Die sozialpolitischen Debatten über die Neugestaltung des New Deal und der Great Society-Gesetzgebung haben zumindest teilweise die folgenden Fragen aufgeworfen: Unterstützen Sie alle Armen oder nur die bedürftigen Armen? Wie definieren Sie "verdient" und wie bestimmen Sie, ob die Person die Unterstützung der Gesellschaft verdient oder nicht? Zählt Anstrengung? Was ist mit denen, die sich nicht anstrengen können, oder ist es so, dass jeder sich bemühen kann, egal wie begrenzt er oder sie sein mag? Wer ist behindert und wie viel muss eine Gesellschaft tun, um die Umwelt behindertengerecht zu machen?

Zu wissen, wann sich jemand wirklich anstrengt, ist nicht einfach.

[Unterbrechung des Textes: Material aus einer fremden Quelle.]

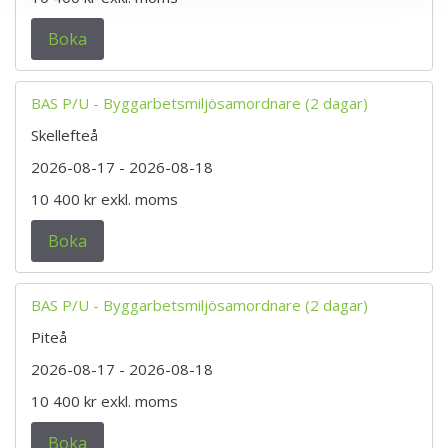
Boka
BAS P/U - Byggarbetsmiljösamordnare (2 dagar)
Skellefteå
2026-08-17
- 2026-08-18
10 400 kr
exkl. moms
Boka
BAS P/U - Byggarbetsmiljösamordnare (2 dagar)
Piteå
2026-08-17
- 2026-08-18
10 400 kr
exkl. moms
Boka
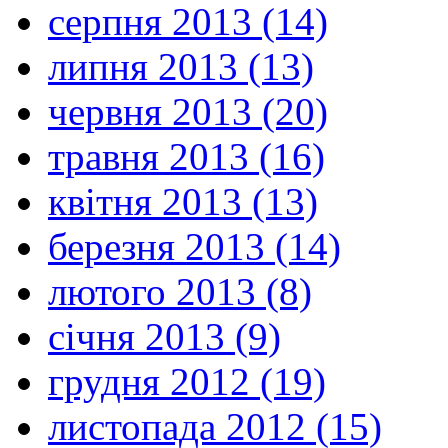
серпня 2013 (14)
липня 2013 (13)
червня 2013 (20)
травня 2013 (16)
квітня 2013 (13)
березня 2013 (14)
лютого 2013 (8)
січня 2013 (9)
грудня 2012 (19)
листопада 2012 (15)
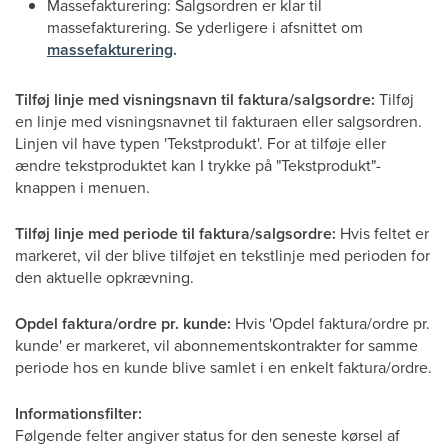
Massefakturering: Salgsordren er klar til
massefakturering. Se yderligere i afsnittet om
massefakturering
.
Tilføj linje med visningsnavn til faktura/salgsordre:
Tilføj
en linje med visningsnavnet til fakturaen eller salgsordren.
Linjen vil have typen 'Tekstprodukt'. For at tilføje eller
ændre tekstproduktet kan I trykke på "Tekstprodukt"-
knappen i menuen.
Tilføj linje med periode til faktura/salgsordre:
Hvis feltet er
markeret, vil der blive tilføjet en tekstlinje med perioden for
den aktuelle opkrævning.
Opdel faktura/ordre pr. kunde:
Hvis 'Opdel faktura/ordre pr.
kunde' er markeret, vil abonnementskontrakter for samme
periode hos en kunde blive samlet i en enkelt faktura/ordre.
Informationsfilter:
Følgende felter angiver status for den seneste kørsel af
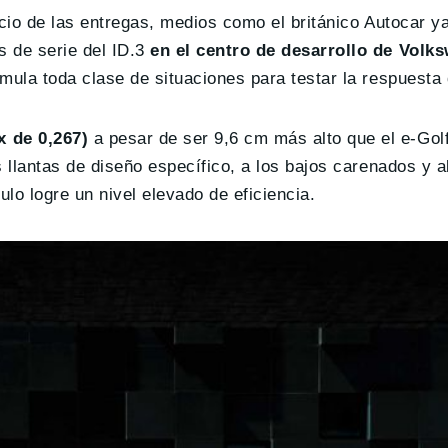
icio de las entregas, medios como el británico Autocar y
s de serie del ID.3
en el centro de desarrollo de Volk
imula toda clase de situaciones para testar la respuesta
 de 0,267)
a pesar de ser 9,6 cm más alto que el e-Golf
 llantas de diseño específico, a los bajos carenados y al
lo logre un nivel elevado de eficiencia.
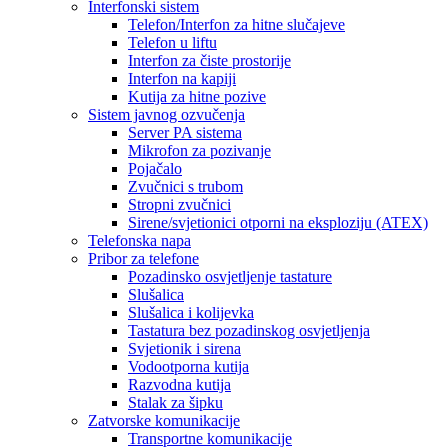
Interfonski sistem
Telefon/Interfon za hitne slučajeve
Telefon u liftu
Interfon za čiste prostorije
Interfon na kapiji
Kutija za hitne pozive
Sistem javnog ozvučenja
Server PA sistema
Mikrofon za pozivanje
Pojačalo
Zvučnici s trubom
Stropni zvučnici
Sirene/svjetionici otporni na eksploziju (ATEX)
Telefonska napa
Pribor za telefone
Pozadinsko osvjetljenje tastature
Slušalica
Slušalica i kolijevka
Tastatura bez pozadinskog osvjetljenja
Svjetionik i sirena
Vodootporna kutija
Razvodna kutija
Stalak za šipku
Zatvorske komunikacije
Transportne komunikacije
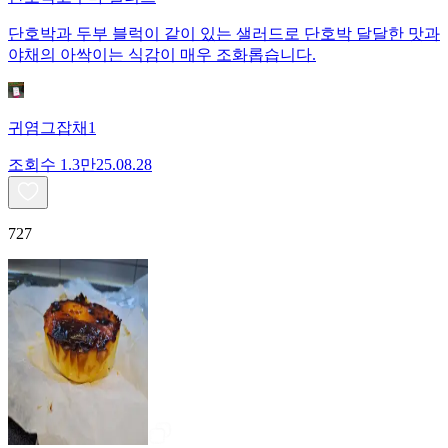
단호박과 두부 블럭이 같이 있는 샐러드로 단호박 달달한 맛과
야채의 아싹이는 식감이 매우 조화롭습니다.
귀염그잡채1
조회수
1.3만
25.08.28
727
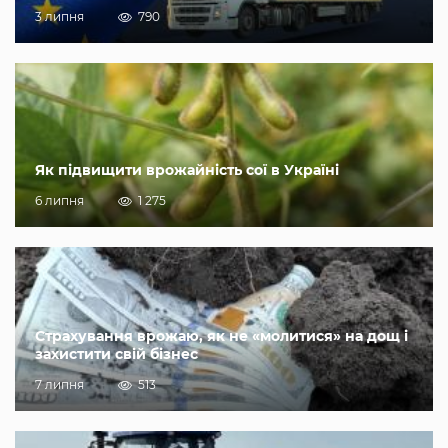
3 липня
790
Як підвищити врожайність сої в Україні
6 липня
1 275
Страхування врожаю, як не «молитися» на дощ і
захистити свій бізнес
7 липня
513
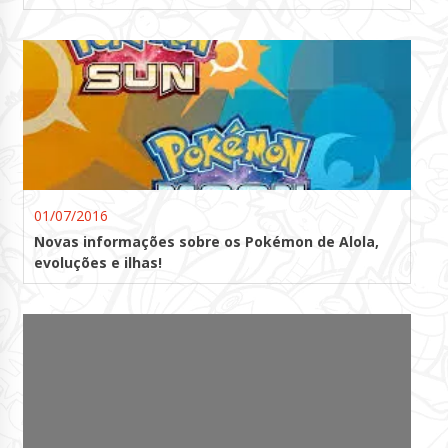
01/07/2016
Novas informações sobre os Pokémon de Alola,
evoluções e ilhas!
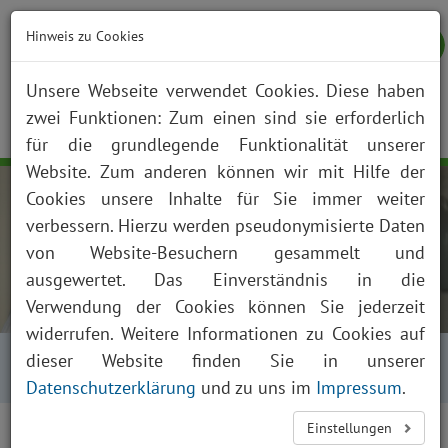
Hinweis zu Cookies
Unsere Webseite verwendet Cookies. Diese haben
zwei Funktionen: Zum einen sind sie erforderlich
NOTFALL
KONTAKT
ANFAHRT
JOBS
SUCHE
Togg
für die grundlegende Funktionalität unserer
navig
Website. Zum anderen können wir mit Hilfe der
Cookies unsere Inhalte für Sie immer weiter
verbessern. Hierzu werden pseudonymisierte Daten
von Website-Besuchern gesammelt und
ausgewertet. Das Einverständnis in die
Verwendung der Cookies können Sie jederzeit
widerrufen. Weitere Informationen zu Cookies auf
Startseite
Über uns
Aktuelles
Kalender
dieser Website finden Sie in unserer
Kalender Tagesansicht
Datenschutzerklärung
und zu uns im
Impressum
.
<
>
Einstellungen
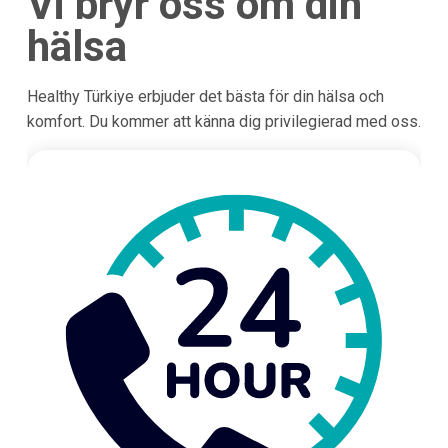
Vi bryr oss om din
hälsa
Healthy Türkiye erbjuder det bästa för din hälsa och
komfort. Du kommer att känna dig privilegierad med oss.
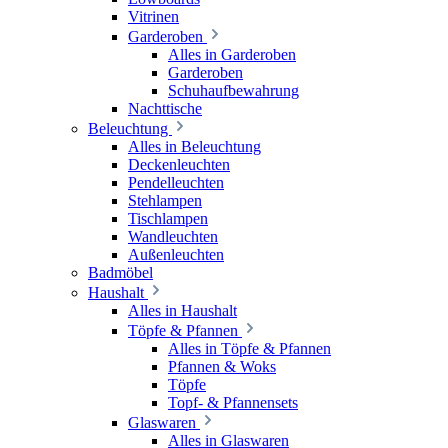
Vitrinen
Garderoben
Alles in Garderoben
Garderoben
Schuhaufbewahrung
Nachttische
Beleuchtung
Alles in Beleuchtung
Deckenleuchten
Pendelleuchten
Stehlampen
Tischlampen
Wandleuchten
Außenleuchten
Badmöbel
Haushalt
Alles in Haushalt
Töpfe & Pfannen
Alles in Töpfe & Pfannen
Pfannen & Woks
Töpfe
Topf- & Pfannensets
Glaswaren
Alles in Glaswaren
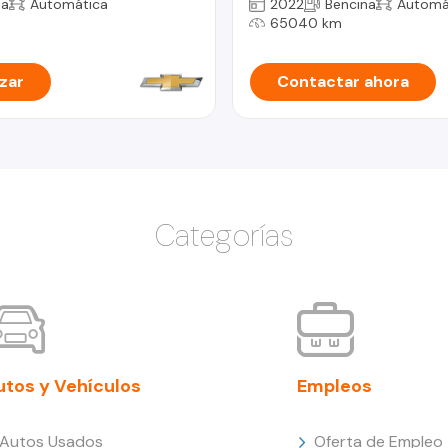
na
Automática
2022
Bencina
Automá
65040 km
zar
Contactar ahora
Categorías
utos y Vehículos
Empleos
Autos Usados
Oferta de Empleo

Manchmal kann ich mir nicht sagen, ob ich faul bin oder ob etwas anderes meine Willenskraft beeinträchtigt.

Einmal war ich krank und habe ungefähr eine Woche lang nicht viel gemacht. Ich wusste nicht, ob das daran lag, dass ich nicht arbeiten wollte oder weil ich nicht arbeiten konnte. Die Trennlinien zwischen Motivationsmangel, körperlicher Erschöpfung und Depression waren fließend. Vielleicht benutzte ich die Krankheit als Ausrede, um einige unangenehme Aufgaben zu erledigen. Vielleicht wollte ich nur einen guten Grund, von einigen Verantwortungen wegzukommen. Ebenso plausibel war, dass der Virus mich meines Willens beraubt und meine Lethargie verursacht hat. Gelegentlich half ein aufmunterndes Gespräch von meiner Frau, aber hauptsächlich machte nichts einen Unterschied. Eine Woche lang war ich damit zufrieden, im Bett zu sitzen und stundenlang Fernsehen zu schauen, etwas, das mir sehr unähnlich war. Erst als meine Krankheit korrekt als Legionärskrankheit diagnostiziert und behandelt wurde, kehrte ich zu mir selbst zurück.

Wenn ich den Unterschied zwischen "kann nicht" und "will nicht" über mich selbst nicht sagen könnte, wie fast unmöglich, über einen anderen zu erzählen. Aber das ist die Art von Urteil, die wir über diejenigen machen, die von uns abhängig sind.

Denken Sie also an eine Mutter, Karen, die nur wenig Zeit hat, sich um ihre Kinder zu kümmern, und einer ist bedürftiger als die anderen, die anderen beiden sind ein durchschnittliches und freundliches Kind, der andere ein kreatives, aber schwieriges Kind. Es gibt drei Menschen, die in unterschiedlichem Maße auf sie angewiesen sind. Sie fühlt sich für alle verantwortlich und hat auf sie reagiert, indem sie jedem die gleiche Zeit gegeben hat.

Karen hätte ihre Entscheidung treffen können, wie sie ihre Zeit und Aufmerksamkeit aus einem von zwei Gründen teilen könnte: aus lauter Verzweiflung bei dem Versuch, einen besseren Weg zu finden, mit den Forderungen umzugehen, oder aus der Überzeugung, dass Fairness absolute Gleichheit bedeutet.

Unter einem Gesichtspunkt ist eine gleiche Zeitteilung zwischen allen Beteiligten unfair. Zum Beispiel würde Karen wahrscheinlich nicht denken, dass der beste Weg, ihre Familie zu ernähren, darin besteht, jedem eine gleiche Portion Nahrung zu geben. Manche Menschen müssen mehr essen als andere, während andere höhere Stoffwechselraten haben. Ebenso kann sie sich auch dafür entscheiden, jemanden mit einer Belohnung zu belohnen, weil er oder sie auf besondere Weise geholfen hat.

Es ist unfair, Menschen aus willkürlichen Gründen anders zu behandeln, wie zum Beispiel einfache Abneigung, aber es kann durchaus gute Gründe geben, Menschen als eine Frage der Fairness zu behandeln. Oder sie könnte dem Kind mit den größten Bedürfnissen, wie es durch die Deprivation definiert ist, mehr Aufmerksamkeit schenken.

Dies sind schwierige, fast unmögliche Entscheidungen, aber wählen wir müssen. Die Gesellschaft muss entscheiden, wer besondere Fürsorge braucht und welchen Gegenwert sie für die Pflege hat. Und die politische Frage ist, ob die Bedürftigen von privaten Parteien oder von der Regierung unterstützt werden.